Work request:
Copy out every line of the records where the string "lines" occurs.

Input:
-- Opening Marker --
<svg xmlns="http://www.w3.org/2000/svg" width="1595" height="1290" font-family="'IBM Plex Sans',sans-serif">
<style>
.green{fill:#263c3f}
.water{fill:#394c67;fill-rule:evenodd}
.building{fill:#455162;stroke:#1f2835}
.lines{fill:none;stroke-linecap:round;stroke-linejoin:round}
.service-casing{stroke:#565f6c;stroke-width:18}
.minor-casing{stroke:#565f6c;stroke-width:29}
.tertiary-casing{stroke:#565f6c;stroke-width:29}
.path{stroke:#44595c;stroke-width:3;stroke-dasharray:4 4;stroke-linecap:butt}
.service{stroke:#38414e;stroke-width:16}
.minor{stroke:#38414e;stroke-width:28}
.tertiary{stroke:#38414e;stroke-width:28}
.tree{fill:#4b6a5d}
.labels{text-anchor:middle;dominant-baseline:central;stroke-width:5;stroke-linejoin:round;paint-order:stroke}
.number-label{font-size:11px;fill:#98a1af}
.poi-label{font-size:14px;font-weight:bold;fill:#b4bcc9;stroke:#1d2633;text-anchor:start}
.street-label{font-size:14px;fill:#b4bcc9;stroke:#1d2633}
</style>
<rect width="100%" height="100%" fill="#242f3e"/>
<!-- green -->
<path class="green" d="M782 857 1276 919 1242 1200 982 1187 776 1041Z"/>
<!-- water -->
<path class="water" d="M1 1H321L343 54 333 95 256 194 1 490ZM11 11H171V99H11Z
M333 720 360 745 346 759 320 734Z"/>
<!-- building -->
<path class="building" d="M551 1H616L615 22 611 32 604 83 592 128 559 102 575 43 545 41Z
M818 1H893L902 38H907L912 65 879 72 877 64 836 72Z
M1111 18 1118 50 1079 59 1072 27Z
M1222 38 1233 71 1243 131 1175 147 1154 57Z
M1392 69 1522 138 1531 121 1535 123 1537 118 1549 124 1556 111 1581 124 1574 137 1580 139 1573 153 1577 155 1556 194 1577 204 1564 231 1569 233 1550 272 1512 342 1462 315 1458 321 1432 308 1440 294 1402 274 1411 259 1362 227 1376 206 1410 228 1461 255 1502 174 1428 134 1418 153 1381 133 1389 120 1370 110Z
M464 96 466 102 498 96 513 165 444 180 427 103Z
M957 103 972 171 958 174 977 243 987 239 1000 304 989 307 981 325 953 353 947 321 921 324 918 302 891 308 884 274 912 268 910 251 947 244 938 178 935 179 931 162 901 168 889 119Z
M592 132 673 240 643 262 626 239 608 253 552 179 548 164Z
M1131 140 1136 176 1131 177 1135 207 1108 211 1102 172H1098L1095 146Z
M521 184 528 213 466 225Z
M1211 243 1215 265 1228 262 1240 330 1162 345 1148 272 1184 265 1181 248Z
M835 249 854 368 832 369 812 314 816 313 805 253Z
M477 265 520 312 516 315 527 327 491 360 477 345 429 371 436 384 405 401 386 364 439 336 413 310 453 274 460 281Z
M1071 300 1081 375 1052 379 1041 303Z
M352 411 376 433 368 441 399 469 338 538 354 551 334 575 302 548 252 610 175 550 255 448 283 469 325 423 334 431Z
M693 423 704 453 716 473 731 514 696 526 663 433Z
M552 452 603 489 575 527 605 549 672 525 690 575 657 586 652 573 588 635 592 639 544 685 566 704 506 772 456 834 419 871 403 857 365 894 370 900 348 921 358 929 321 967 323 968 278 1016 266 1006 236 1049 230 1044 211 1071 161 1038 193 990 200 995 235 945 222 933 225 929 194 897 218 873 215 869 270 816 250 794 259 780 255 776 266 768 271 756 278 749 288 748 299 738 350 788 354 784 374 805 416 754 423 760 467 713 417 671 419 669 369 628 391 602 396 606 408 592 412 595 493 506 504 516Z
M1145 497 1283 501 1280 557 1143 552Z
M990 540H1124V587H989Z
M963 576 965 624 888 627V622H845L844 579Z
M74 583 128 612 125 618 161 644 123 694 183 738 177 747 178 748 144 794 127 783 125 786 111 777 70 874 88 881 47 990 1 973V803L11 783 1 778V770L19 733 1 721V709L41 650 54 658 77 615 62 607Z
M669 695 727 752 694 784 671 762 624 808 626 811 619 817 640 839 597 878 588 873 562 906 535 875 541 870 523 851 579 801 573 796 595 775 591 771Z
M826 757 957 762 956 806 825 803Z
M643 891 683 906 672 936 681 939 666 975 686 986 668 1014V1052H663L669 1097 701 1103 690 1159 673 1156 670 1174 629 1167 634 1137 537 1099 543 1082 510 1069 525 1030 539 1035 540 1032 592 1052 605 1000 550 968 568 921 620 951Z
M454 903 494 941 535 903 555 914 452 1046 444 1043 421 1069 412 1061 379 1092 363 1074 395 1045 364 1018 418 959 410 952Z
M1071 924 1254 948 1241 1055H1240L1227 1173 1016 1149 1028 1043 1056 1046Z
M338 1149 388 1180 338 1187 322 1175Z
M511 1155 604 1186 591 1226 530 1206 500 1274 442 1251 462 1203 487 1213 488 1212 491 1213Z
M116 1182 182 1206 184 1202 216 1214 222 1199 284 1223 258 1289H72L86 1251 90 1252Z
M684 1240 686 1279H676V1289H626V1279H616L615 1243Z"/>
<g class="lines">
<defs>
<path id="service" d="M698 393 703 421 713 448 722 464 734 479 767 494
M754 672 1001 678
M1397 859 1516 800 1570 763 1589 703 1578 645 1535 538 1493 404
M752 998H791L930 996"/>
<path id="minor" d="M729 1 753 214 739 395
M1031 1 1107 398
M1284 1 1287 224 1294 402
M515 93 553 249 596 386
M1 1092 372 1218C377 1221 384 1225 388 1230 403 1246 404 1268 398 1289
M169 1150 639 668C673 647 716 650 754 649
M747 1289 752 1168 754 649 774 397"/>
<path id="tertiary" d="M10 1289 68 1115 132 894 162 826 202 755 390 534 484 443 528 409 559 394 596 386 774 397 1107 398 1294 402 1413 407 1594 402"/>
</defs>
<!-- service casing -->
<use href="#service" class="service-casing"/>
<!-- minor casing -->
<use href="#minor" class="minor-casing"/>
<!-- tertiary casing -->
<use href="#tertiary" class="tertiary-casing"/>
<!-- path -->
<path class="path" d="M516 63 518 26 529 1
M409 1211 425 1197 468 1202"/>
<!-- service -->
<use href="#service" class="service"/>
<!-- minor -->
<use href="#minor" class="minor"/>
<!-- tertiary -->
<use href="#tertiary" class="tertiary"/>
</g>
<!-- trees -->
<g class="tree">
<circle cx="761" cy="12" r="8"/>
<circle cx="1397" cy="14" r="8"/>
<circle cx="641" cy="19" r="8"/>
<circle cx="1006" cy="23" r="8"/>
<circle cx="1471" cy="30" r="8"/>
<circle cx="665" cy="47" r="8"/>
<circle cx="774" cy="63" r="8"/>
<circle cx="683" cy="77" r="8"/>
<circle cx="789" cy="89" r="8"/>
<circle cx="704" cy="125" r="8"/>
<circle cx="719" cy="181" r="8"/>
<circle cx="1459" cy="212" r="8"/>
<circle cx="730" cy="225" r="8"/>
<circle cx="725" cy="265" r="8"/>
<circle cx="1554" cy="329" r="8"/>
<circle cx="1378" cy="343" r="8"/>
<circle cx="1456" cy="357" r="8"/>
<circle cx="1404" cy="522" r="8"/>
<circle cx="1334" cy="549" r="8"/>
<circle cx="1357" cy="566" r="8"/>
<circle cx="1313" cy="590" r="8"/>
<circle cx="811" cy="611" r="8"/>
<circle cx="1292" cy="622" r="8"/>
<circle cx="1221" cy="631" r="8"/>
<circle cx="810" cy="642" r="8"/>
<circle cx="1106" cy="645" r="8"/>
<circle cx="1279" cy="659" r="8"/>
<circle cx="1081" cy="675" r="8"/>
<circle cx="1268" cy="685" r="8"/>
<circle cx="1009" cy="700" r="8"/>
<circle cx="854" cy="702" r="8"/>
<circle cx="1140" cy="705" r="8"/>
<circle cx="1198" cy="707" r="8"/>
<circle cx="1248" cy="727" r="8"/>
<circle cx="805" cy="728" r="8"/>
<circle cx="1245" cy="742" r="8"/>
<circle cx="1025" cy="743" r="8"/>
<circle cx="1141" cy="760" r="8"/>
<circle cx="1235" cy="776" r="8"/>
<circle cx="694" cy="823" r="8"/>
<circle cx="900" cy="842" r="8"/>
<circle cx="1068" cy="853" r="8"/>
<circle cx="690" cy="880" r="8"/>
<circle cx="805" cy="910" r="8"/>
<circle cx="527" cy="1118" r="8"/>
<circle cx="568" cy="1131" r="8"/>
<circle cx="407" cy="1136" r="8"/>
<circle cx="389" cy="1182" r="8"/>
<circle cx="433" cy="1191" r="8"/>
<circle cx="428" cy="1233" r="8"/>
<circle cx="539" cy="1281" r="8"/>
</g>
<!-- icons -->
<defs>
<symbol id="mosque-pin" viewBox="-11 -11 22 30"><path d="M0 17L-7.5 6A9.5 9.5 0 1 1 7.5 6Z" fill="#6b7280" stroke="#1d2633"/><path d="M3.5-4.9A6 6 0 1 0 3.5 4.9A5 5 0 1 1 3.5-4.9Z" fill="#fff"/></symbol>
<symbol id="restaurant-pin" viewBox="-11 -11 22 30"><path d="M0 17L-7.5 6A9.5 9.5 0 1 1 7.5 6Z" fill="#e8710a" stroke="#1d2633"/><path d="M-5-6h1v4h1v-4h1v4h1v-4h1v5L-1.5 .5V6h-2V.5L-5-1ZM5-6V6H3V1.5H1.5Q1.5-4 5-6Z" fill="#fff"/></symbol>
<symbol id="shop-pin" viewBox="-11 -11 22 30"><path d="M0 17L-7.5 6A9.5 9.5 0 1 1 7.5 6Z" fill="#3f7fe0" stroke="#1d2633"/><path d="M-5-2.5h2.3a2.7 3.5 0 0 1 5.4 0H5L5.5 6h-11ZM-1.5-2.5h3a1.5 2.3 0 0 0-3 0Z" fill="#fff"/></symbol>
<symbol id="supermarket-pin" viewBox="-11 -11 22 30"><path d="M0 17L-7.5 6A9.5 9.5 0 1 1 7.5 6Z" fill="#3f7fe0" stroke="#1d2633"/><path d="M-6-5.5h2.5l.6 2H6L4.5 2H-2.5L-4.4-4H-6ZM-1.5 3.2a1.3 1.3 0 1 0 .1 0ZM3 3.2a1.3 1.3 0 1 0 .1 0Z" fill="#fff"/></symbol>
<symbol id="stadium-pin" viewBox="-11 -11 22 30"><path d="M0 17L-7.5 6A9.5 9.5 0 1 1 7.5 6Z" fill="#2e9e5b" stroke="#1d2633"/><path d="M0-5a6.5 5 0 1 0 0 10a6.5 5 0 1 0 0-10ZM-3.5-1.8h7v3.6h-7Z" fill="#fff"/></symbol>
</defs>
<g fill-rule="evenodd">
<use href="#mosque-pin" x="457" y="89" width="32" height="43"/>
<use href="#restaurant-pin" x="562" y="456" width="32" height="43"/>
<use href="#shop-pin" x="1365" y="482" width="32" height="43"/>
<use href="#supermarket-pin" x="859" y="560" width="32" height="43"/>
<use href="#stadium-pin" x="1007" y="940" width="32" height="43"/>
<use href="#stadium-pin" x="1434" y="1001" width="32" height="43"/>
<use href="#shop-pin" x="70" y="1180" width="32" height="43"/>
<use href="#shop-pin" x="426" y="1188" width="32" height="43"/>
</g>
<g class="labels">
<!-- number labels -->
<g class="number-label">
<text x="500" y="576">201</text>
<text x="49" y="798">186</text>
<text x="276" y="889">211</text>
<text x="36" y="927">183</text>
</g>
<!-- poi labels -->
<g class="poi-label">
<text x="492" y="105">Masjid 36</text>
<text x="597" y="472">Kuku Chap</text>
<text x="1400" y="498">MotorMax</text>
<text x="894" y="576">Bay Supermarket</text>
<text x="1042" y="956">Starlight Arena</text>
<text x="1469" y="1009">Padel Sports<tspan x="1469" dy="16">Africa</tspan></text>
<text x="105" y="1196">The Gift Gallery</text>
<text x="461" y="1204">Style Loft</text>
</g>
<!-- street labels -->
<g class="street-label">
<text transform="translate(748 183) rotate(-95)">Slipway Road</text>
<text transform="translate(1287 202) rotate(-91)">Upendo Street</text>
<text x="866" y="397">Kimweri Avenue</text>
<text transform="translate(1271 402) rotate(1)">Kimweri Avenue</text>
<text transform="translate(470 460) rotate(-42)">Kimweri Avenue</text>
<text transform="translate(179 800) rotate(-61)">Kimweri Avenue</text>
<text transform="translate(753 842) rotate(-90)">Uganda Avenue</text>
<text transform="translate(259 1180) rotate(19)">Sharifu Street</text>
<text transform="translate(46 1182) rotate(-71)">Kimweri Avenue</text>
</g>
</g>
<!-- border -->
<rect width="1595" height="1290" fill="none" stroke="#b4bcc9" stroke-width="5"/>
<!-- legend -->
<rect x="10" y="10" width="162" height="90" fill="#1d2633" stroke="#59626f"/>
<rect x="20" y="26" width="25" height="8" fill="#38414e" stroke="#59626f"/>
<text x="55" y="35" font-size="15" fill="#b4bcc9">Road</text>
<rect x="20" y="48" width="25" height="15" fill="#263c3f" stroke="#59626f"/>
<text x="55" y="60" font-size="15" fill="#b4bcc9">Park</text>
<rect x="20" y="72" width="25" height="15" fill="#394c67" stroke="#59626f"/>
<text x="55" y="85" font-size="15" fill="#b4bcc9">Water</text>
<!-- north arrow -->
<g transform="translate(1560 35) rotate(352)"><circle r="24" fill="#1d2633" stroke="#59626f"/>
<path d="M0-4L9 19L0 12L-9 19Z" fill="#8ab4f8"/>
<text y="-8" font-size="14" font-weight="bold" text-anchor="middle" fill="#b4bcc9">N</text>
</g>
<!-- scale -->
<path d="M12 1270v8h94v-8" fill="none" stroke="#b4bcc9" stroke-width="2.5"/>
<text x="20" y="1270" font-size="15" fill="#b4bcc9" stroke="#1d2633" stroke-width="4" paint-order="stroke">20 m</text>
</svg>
-- Closing Marker --
Your solution:
.lines{fill:none;stroke-linecap:round;stroke-linejoin:round}
<g class="lines">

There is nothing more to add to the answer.